**Short problem 1**
In the listing, swap "common name" for "vernacular name" starting with the line with "family: Paridae" and going on through the line with "common name: Orange albatross". Return only those lines, with everything else unchanged.

**Supplied passage**
▶

Google shook up the mobile phone industry Monday with the announcement it is buying US smartphone maker Motorola Mobility for $12.5 billion in cash in a bid to extend the reach of its Android platform.

The surprise move gives Google a strong patent portfolio to defend Android against lawsuits from rivals such as iPhone and iPad maker Apple and turns an Internet company known for its software into a hardware manufacturer.

Analysts said the acquisition also has major implications for handset makers such as Taiwan's HTC, South Korea's Samsung and others who are using Android to power their mobile devices.

Google and Motorola Mobility said the Internet titan will buy Motorola Mobility for $40.00 per share, a 63 percent premium over Friday's closing price.

Google shares lost 1.16 percent on Wall Street on Monday to close at $557.23 while Motorola Mobility, which was created in January after splitting off from parent company Motorola, finished the day up 55.78 percent at $38.12.

Google and Motorola Mobility said their boards of directors have unanimously approved the deal -- Google's largest acquisition ever, dwarfing its $3.1 billion purchase of online advertising firm DoubleClick.

Under the agreement, Motorola Mobility will remain an Android licensee and Google will run the unit, which employs 19,000 people and reported a net loss of $56 million last quarter, as a separate business.

Besides smartphones, Motorola Mobility is a leading maker of TV set-top boxes and analysts said the acquisition could see Google make a renewed push for Google TV, which merges online content with traditional TV programming.

Motorola Mobility also makes an Android-powered tablet computer, the Xoom, and Gartner analyst Michael Gartenberg said Google has "shaken up the tablet market in a big way."

"Google no longer has to depend on third parties to deliver their vision to compete with the iPad," he said.

"Suddenly you have Google, already a serious platform player, becoming a serious integrated vendor from end-to-end for everything from phones to tablets to television sets," Gartenberg said.

◀

**Short problem 2**
Render this sentence from the article on Google buying Motorola Mobility into Spanish: "Google and Motorola Mobility said the Internet titan will buy Motorola Mobility for $40.00 per share, a 63 percent premium over Friday's closing price."

**Exercise material**
▶

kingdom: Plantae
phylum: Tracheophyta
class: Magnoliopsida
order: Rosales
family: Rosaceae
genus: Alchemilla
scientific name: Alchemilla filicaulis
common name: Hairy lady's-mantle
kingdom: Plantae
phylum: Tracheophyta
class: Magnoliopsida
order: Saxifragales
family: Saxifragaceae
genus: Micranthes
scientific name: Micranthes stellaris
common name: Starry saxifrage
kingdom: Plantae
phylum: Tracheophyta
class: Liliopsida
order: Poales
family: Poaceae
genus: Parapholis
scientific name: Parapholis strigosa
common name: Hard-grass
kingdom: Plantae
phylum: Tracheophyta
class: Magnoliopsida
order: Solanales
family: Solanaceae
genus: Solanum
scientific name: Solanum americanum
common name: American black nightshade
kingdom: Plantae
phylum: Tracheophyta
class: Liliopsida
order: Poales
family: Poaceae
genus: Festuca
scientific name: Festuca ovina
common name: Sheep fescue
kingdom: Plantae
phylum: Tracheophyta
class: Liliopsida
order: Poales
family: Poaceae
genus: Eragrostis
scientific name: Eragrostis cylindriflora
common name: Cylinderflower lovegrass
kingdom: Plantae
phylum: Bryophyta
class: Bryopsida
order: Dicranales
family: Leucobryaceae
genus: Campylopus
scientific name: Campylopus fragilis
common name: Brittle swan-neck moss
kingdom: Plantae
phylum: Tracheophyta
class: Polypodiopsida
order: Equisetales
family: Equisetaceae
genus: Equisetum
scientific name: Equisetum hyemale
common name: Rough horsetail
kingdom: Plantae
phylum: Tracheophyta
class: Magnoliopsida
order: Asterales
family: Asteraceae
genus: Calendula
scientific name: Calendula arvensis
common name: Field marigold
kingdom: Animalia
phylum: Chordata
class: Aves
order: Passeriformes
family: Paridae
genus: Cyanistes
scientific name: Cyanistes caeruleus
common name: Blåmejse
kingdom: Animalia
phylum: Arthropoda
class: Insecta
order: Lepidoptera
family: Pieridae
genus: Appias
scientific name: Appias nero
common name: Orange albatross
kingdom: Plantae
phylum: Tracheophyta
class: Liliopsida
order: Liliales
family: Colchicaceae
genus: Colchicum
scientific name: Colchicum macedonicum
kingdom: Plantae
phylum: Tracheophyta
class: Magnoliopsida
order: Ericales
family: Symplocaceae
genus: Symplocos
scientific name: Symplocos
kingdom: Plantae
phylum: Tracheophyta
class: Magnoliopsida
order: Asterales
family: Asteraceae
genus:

◀

**Problem solution 1**
family: Paridae
genus: Cyanistes
scientific name: Cyanistes caeruleus
vernacular name: Blåmejse
kingdom: Animalia
phylum: Arthropoda
class: Insecta
order: Lepidoptera
family: Pieridae
genus: Appias
scientific name: Appias nero
vernacular name: Orange albatross

**Problem solution 2**
Google y Motorola Mobility dijeron que el gigante de Internet comprará Motorola Mobility por 40,00 dólares por acción, una prima del 63 por ciento sobre el precio de cierre del viernes.